TASK BRIEF »
Omit all pictures, then retype the data exactly as given.
....................
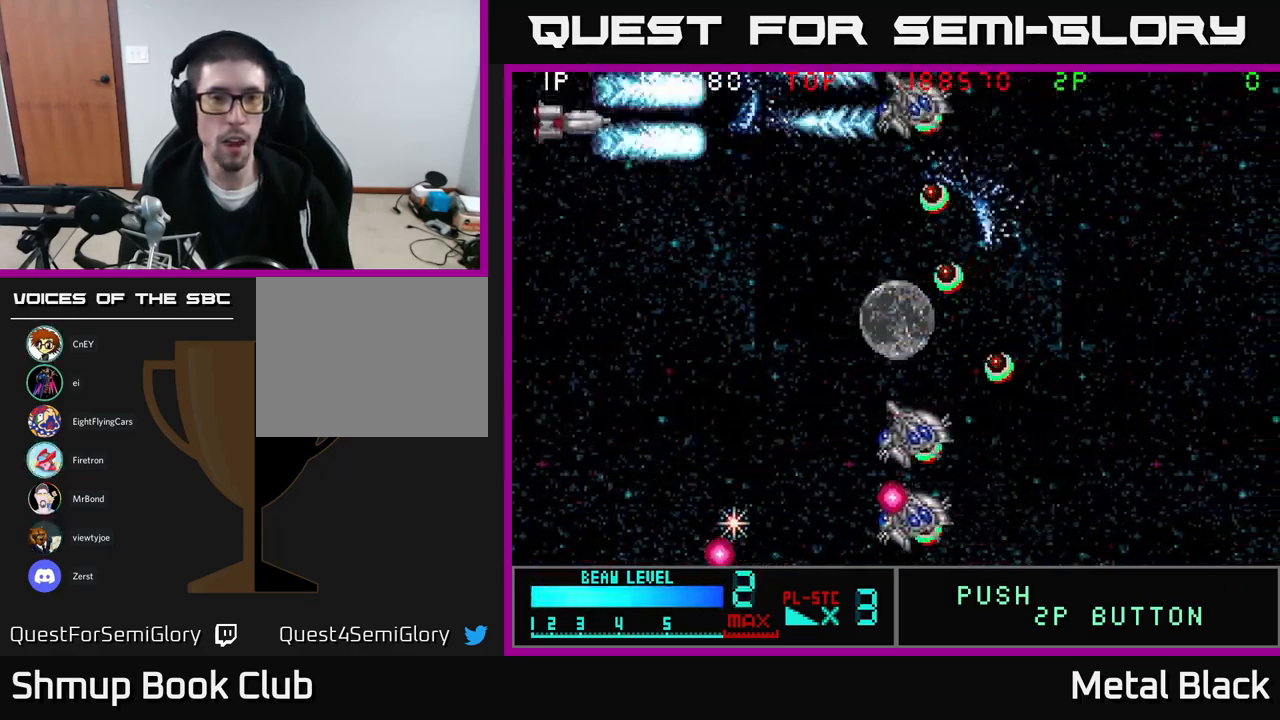
{"buttons": ["A", "DPAD_DOWN"], "events": [[34, "A", "down"], [167, "A", "up"], [217, "A", "down"], [334, "A", "up"], [384, "A", "down"]]}
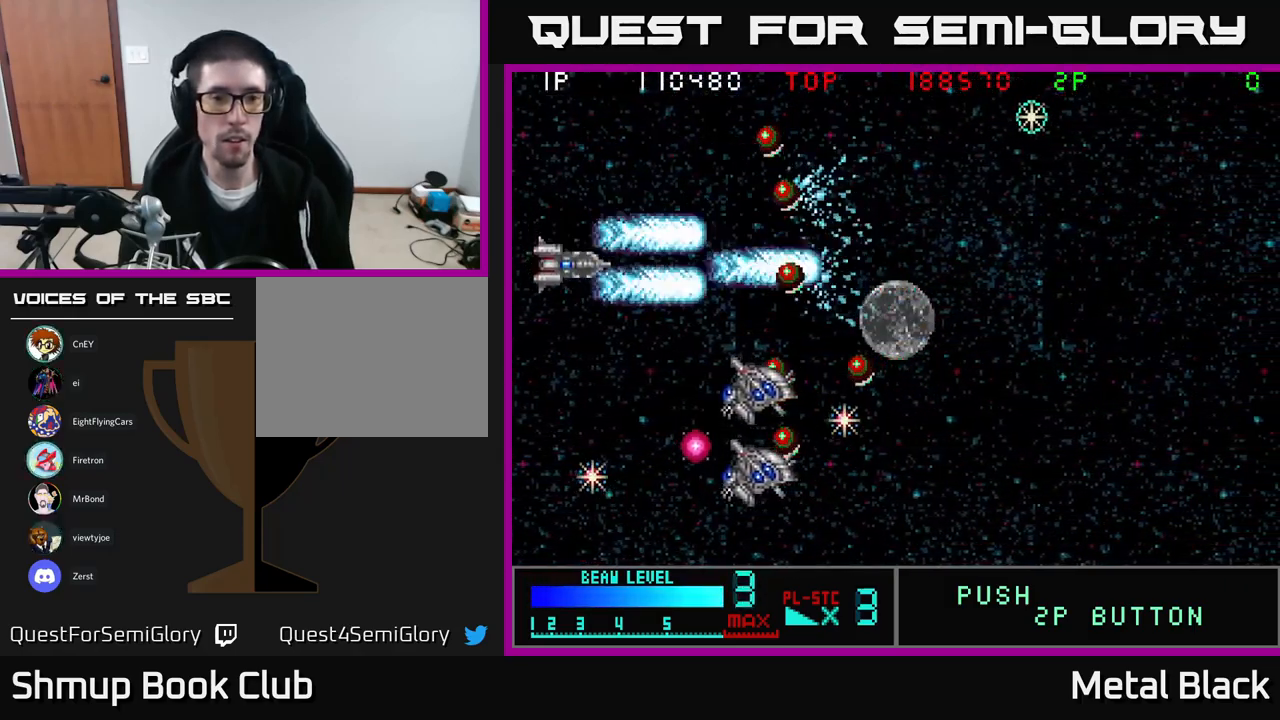
{"buttons": ["A", "DPAD_DOWN", "DPAD_LEFT"], "events": [[67, "A", "up"], [117, "A", "down"], [234, "A", "up"], [300, "A", "down"], [350, "DPAD_LEFT", "down"], [383, "DPAD_DOWN", "up"], [450, "A", "up"], [483, "DPAD_DOWN", "down"], [500, "A", "down"]]}
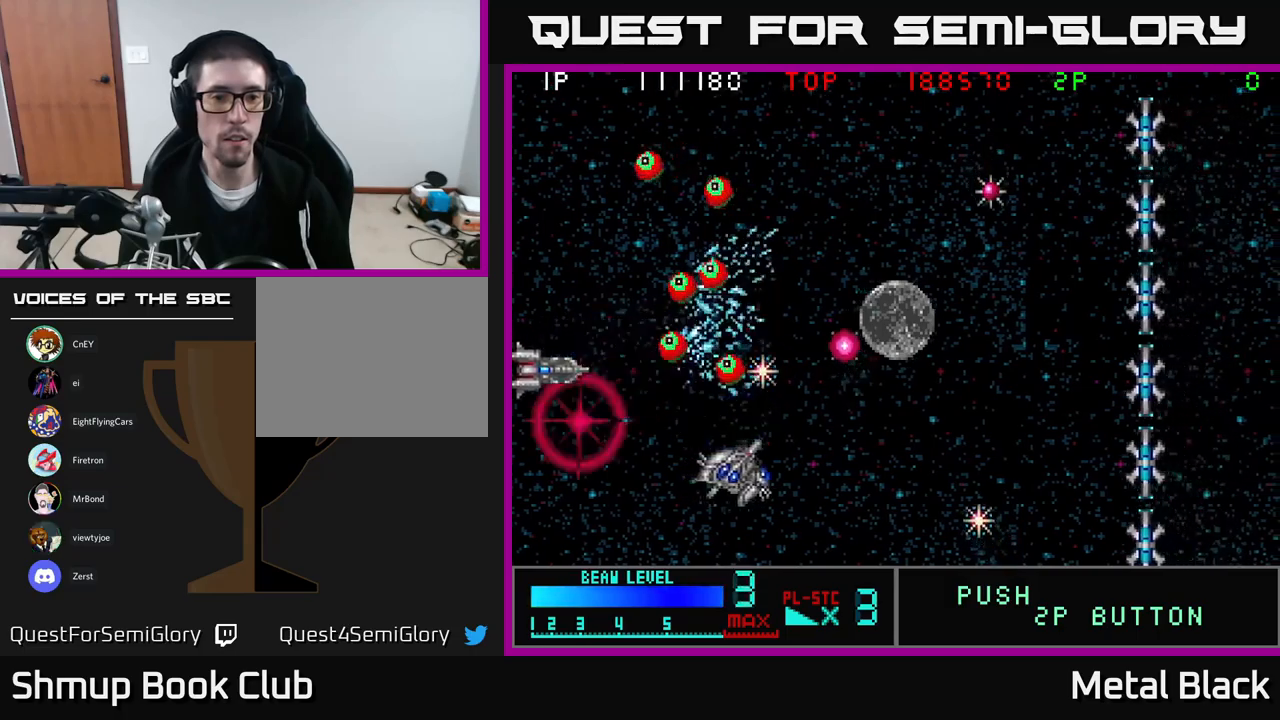
{"buttons": ["A", "DPAD_RIGHT"], "events": [[66, "DPAD_LEFT", "up"], [133, "A", "up"], [183, "A", "down"], [300, "DPAD_RIGHT", "down"], [350, "A", "up"], [383, "A", "down"], [383, "DPAD_DOWN", "up"]]}
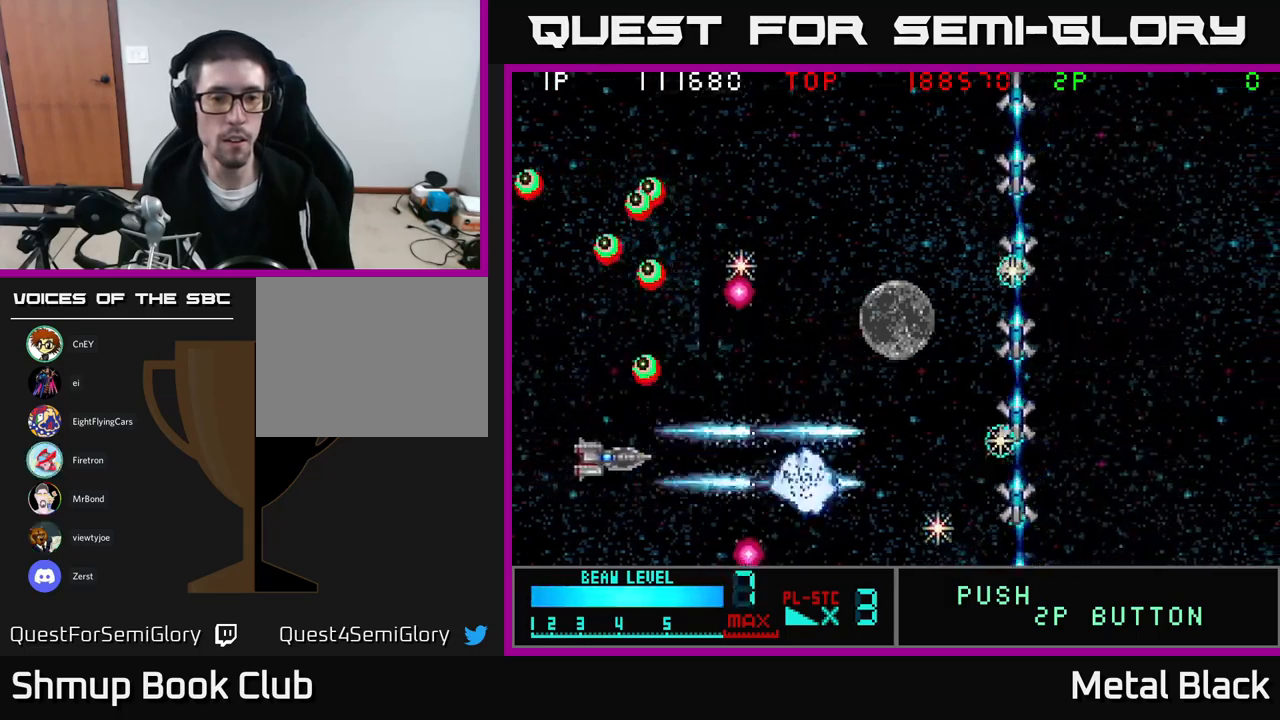
{"buttons": ["A", "DPAD_UP"]}
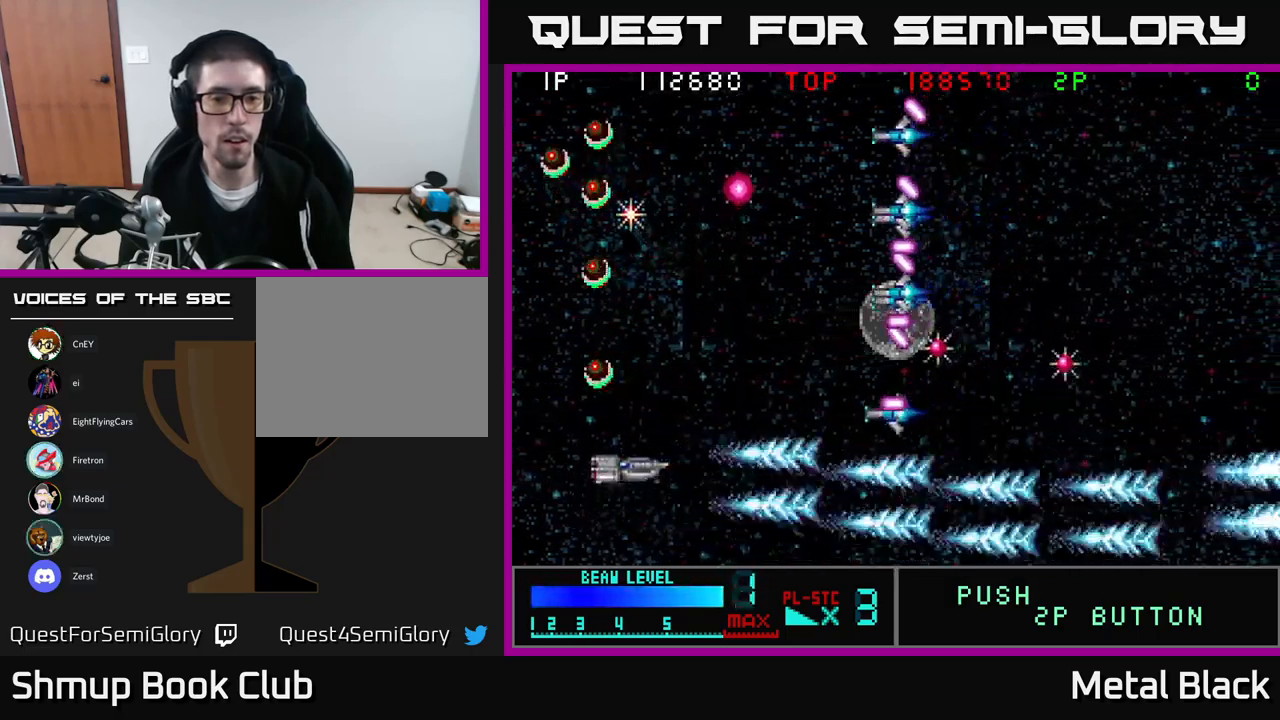
{"buttons": ["A", "DPAD_UP"], "events": [[100, "DPAD_RIGHT", "down"], [166, "A", "up"], [216, "A", "down"], [216, "DPAD_RIGHT", "up"], [366, "A", "up"], [400, "A", "down"]]}
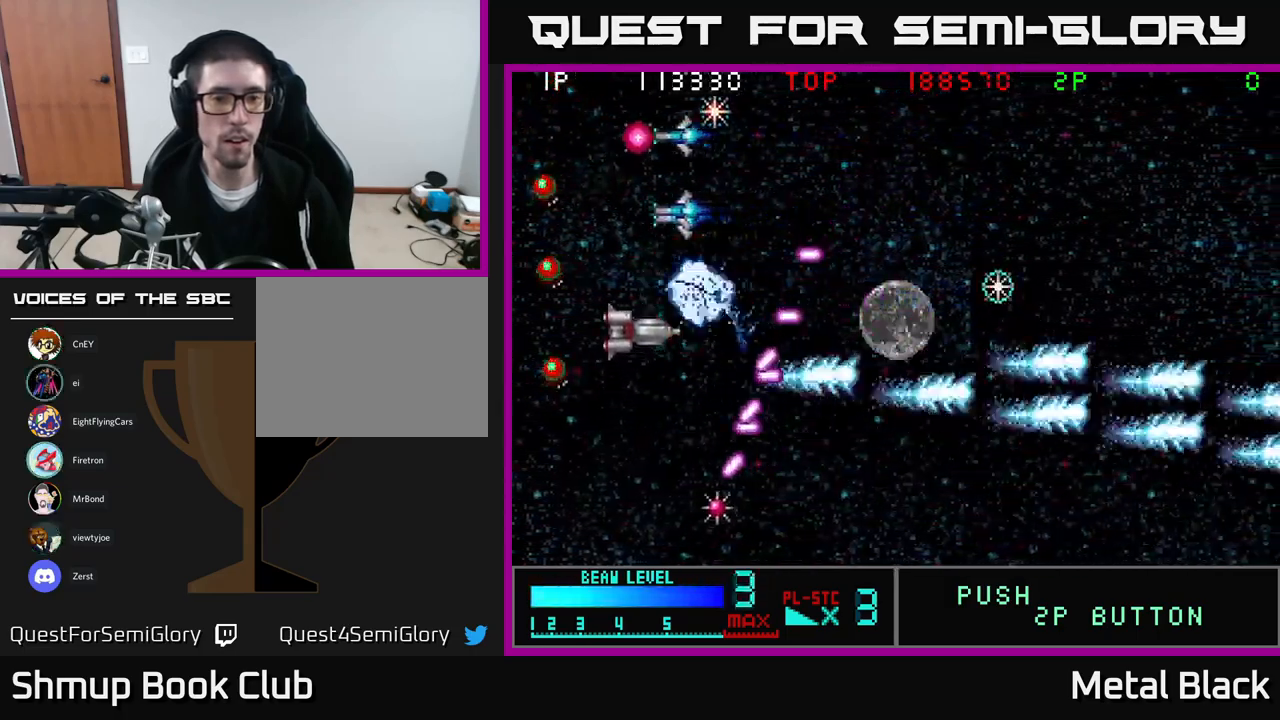
{"buttons": ["DPAD_UP"], "events": [[50, "DPAD_LEFT", "down"], [66, "A", "up"], [116, "A", "down"], [183, "DPAD_LEFT", "up"], [216, "DPAD_RIGHT", "down"], [250, "A", "up"], [316, "A", "down"], [483, "A", "up"], [500, "DPAD_RIGHT", "up"]]}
....................
SOLVED EXERCISE »
{"buttons": ["A", "DPAD_DOWN"], "events": [[34, "A", "down"], [167, "A", "up"], [217, "A", "down"], [334, "A", "up"], [384, "A", "down"]]}
{"buttons": ["A", "DPAD_DOWN", "DPAD_LEFT"], "events": [[67, "A", "up"], [117, "A", "down"], [234, "A", "up"], [300, "A", "down"], [350, "DPAD_LEFT", "down"], [383, "DPAD_DOWN", "up"], [450, "A", "up"], [483, "DPAD_DOWN", "down"], [500, "A", "down"]]}
{"buttons": ["A", "DPAD_RIGHT"], "events": [[66, "DPAD_LEFT", "up"], [133, "A", "up"], [183, "A", "down"], [300, "DPAD_RIGHT", "down"], [350, "A", "up"], [383, "A", "down"], [383, "DPAD_DOWN", "up"]]}
{"buttons": ["A", "DPAD_UP"]}
{"buttons": ["A", "DPAD_UP"], "events": [[100, "DPAD_RIGHT", "down"], [166, "A", "up"], [216, "A", "down"], [216, "DPAD_RIGHT", "up"], [366, "A", "up"], [400, "A", "down"]]}
{"buttons": ["DPAD_UP"], "events": [[50, "DPAD_LEFT", "down"], [66, "A", "up"], [116, "A", "down"], [183, "DPAD_LEFT", "up"], [216, "DPAD_RIGHT", "down"], [250, "A", "up"], [316, "A", "down"], [483, "A", "up"], [500, "DPAD_RIGHT", "up"]]}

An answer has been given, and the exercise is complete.